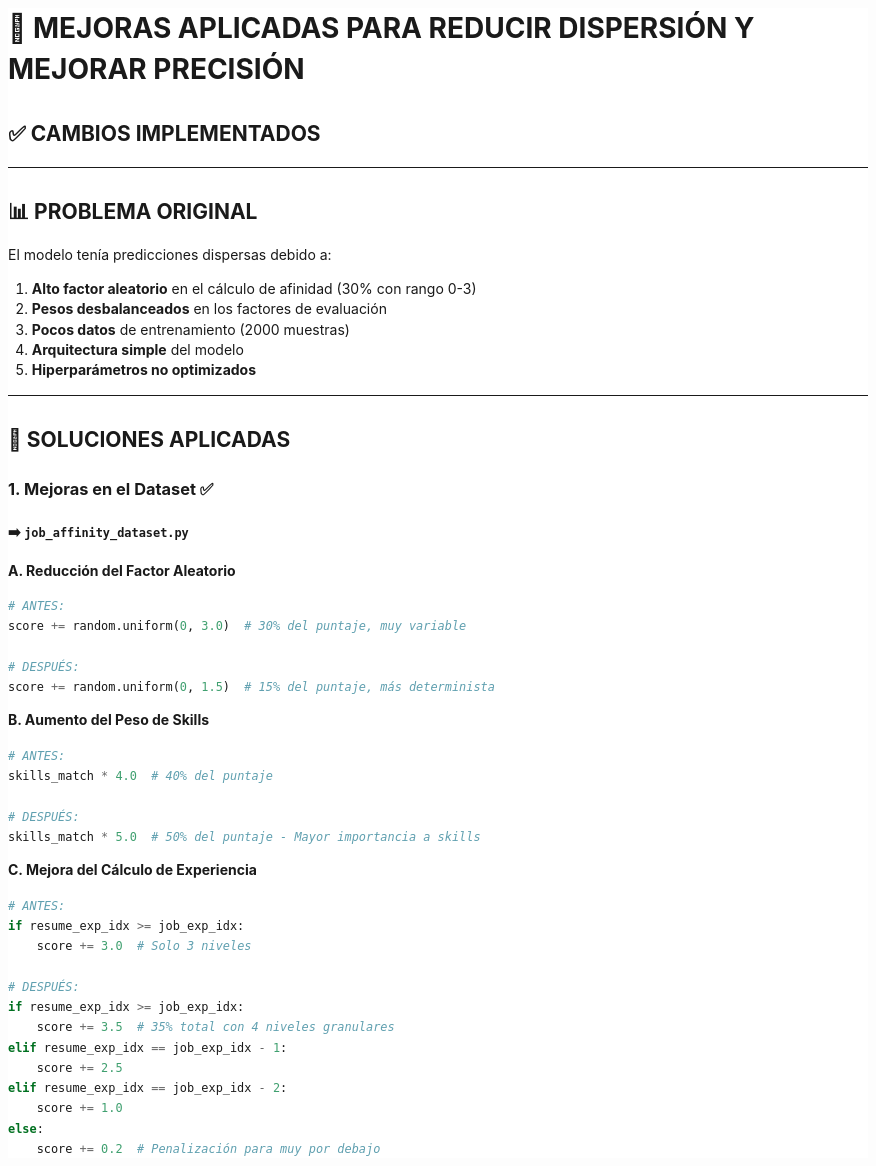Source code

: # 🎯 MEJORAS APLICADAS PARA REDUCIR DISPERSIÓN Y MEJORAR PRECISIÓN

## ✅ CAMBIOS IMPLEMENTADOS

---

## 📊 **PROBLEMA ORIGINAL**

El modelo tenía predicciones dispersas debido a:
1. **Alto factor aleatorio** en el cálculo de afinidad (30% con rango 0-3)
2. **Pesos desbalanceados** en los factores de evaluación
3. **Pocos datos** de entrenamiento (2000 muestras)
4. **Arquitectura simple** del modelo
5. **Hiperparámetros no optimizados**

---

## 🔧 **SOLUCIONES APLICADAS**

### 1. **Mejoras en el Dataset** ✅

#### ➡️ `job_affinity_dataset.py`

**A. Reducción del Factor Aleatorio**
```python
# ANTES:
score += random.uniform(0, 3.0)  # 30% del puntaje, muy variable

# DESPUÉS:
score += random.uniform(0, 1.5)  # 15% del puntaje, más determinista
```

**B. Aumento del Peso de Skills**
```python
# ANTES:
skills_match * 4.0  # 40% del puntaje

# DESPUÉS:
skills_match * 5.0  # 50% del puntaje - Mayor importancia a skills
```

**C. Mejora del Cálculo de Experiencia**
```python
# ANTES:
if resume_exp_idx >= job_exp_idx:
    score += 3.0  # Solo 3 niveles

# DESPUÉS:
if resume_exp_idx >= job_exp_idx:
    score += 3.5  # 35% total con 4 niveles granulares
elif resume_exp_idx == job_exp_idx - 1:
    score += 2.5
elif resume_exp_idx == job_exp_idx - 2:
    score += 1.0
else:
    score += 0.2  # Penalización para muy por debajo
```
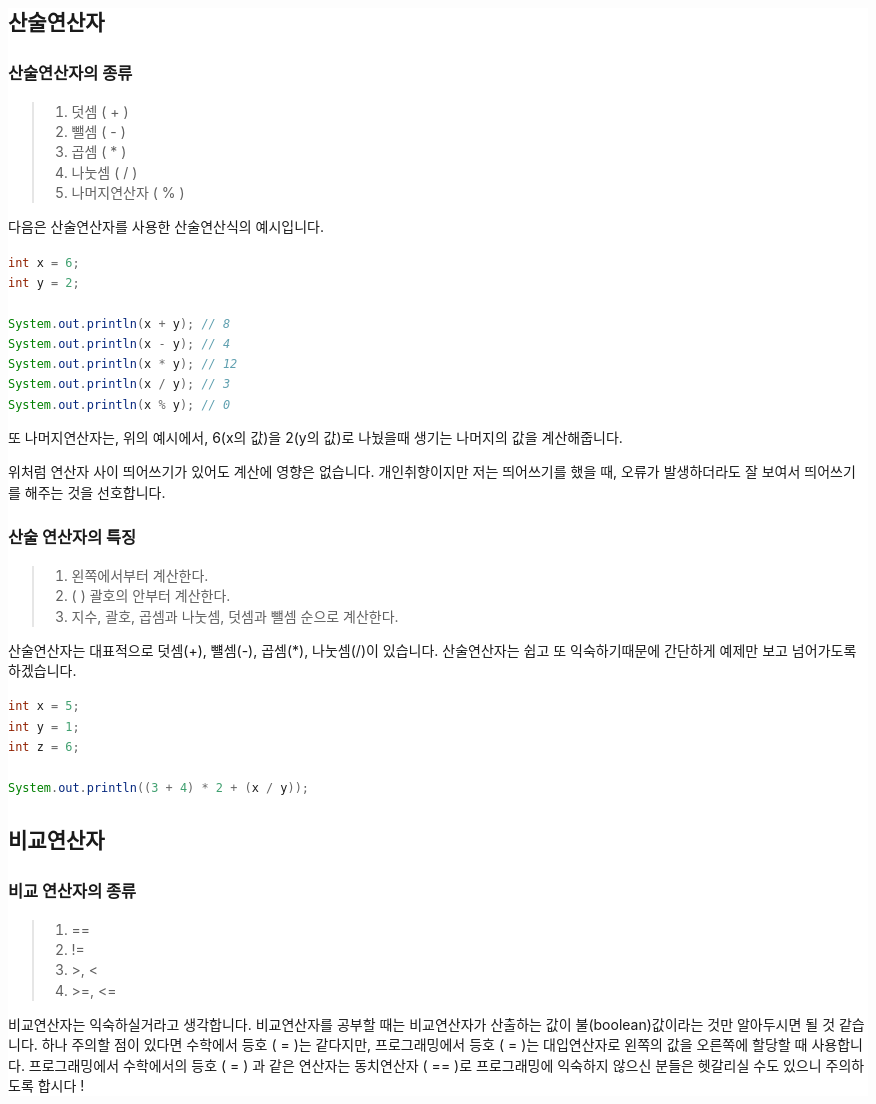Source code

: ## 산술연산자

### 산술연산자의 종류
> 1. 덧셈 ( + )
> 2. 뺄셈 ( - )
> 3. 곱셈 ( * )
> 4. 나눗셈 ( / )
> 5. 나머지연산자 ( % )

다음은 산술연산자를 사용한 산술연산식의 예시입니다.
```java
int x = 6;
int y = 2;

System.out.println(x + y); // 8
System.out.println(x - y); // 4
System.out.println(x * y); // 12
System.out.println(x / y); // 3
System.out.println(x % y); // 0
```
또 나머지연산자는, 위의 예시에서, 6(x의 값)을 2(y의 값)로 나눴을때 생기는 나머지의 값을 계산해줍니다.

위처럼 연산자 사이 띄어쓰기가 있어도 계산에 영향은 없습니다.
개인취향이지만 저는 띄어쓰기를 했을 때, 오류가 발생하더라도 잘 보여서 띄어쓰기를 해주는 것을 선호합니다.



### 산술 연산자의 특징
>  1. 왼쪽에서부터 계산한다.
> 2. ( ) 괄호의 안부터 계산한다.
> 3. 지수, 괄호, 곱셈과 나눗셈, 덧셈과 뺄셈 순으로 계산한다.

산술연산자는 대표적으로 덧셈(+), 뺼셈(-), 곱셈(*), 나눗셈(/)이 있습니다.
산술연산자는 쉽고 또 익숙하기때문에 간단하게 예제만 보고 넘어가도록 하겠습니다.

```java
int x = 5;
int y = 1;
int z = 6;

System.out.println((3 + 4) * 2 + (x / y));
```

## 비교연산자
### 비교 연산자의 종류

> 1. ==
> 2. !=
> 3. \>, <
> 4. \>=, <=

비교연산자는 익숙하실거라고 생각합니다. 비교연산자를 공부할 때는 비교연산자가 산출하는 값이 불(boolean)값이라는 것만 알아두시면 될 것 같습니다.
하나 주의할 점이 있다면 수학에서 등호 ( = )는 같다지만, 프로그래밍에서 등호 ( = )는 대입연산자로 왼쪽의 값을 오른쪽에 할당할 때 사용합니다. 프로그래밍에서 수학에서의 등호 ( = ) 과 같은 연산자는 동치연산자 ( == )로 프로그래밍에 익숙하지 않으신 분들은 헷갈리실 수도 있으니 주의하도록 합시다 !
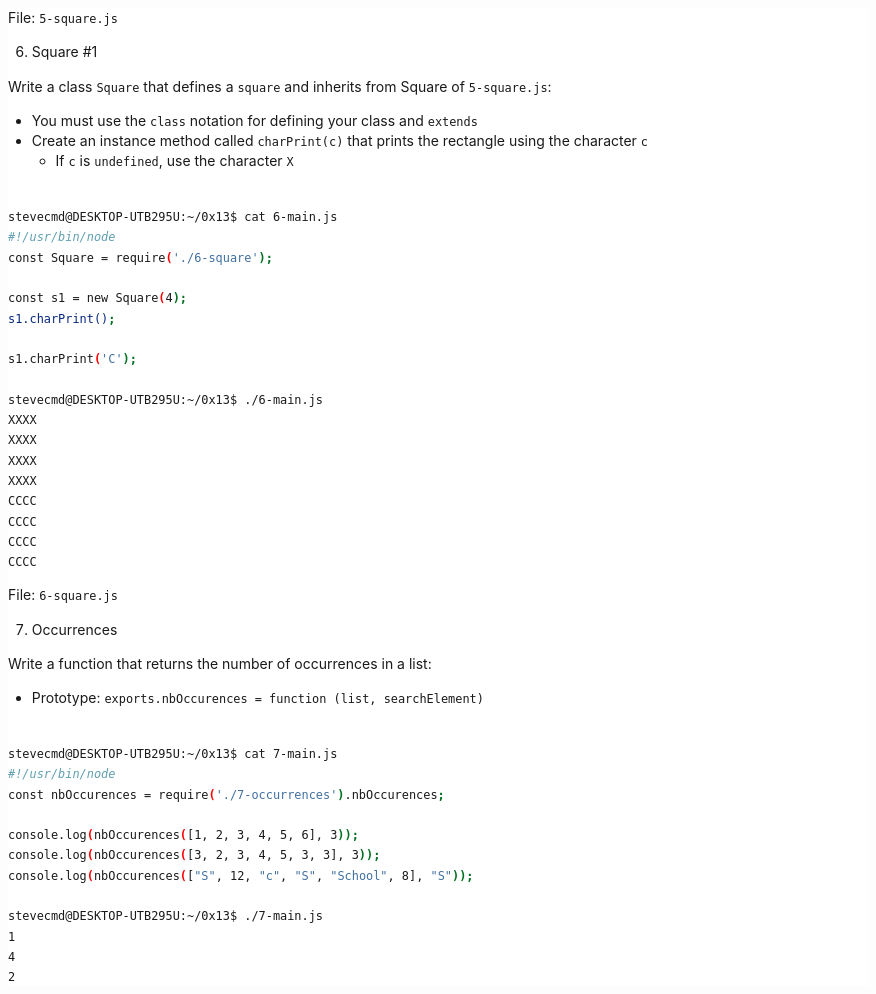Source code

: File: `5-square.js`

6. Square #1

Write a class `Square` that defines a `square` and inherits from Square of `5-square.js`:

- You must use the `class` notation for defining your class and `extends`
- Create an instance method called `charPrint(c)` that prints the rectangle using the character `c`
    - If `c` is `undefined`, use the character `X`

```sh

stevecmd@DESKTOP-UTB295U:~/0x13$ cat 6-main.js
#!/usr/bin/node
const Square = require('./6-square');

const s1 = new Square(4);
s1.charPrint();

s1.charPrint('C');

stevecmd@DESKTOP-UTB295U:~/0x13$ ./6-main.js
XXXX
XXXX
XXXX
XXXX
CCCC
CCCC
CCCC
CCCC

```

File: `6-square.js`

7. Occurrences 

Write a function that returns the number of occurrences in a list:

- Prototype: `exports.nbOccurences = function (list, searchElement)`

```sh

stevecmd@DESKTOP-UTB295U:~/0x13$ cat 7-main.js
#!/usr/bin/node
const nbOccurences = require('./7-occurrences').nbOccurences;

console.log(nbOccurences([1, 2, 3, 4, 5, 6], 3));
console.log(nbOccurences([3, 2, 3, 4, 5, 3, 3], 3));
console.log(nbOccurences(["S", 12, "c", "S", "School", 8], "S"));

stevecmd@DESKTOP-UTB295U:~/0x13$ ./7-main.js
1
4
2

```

* What to do *
Scan the records above for the word "class" and return every line where it occurs.

* Response area *
Write a class `Square` that defines a `square` and inherits from Square of `5-square.js`:
- You must use the `class` notation for defining your class and `extends`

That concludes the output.